All patients tolerated the examination well. No drug-related pharmacological effects or physiologic responses were observed. None of the patients reported any adverse events or side-effects at the time, when the PET-results were discussed with the patient or some weeks later, when the therapeutic consequences were discussed by telephone counseling.

Five out of the 6 patients with PSMA-positive lesions showed a decreased PSA level after radiotherapy of the PSMA-positive lymph nodes or after salvage radiotherapy of the PSMA-positive lesions within the prostate fossa. One patient had multiple PSMA-positive lymph nodes and skeletal lesions, which were also visible on the CT scan.
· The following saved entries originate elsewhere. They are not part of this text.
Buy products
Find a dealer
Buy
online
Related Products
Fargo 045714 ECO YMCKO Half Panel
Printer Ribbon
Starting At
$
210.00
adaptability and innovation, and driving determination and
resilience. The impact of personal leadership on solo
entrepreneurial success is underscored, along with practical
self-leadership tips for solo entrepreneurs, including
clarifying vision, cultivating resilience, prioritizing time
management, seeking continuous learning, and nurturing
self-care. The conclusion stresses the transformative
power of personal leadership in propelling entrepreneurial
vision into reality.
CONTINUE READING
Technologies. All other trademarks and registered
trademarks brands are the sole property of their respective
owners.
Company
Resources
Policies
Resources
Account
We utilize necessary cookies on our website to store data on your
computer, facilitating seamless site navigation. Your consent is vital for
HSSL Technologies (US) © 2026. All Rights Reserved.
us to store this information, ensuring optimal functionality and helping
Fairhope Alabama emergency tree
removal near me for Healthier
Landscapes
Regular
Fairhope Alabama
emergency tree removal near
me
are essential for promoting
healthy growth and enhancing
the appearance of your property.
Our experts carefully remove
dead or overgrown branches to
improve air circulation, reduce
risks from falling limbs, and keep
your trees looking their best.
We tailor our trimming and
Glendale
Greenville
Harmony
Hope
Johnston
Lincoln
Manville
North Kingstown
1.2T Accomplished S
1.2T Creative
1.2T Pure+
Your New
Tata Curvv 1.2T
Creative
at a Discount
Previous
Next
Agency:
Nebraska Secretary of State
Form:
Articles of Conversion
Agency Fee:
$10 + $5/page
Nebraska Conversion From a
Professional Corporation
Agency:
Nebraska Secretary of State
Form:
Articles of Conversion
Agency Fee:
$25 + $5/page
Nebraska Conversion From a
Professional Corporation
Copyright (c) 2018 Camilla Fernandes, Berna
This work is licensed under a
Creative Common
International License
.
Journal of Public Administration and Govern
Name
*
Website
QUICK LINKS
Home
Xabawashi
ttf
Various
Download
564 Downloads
Two out of the 4 patients with a PSMA-negative PET result had a stable PSA level after 6 to 8 months without any therapy. One patient received salvage radiotherapy and the PSA level decreased. One patient developed osteosclerotic bone metastases after 9 months, then visible on the CT scan, but again PSMA-negative with [⁶⁸Ga]-PSMA-11.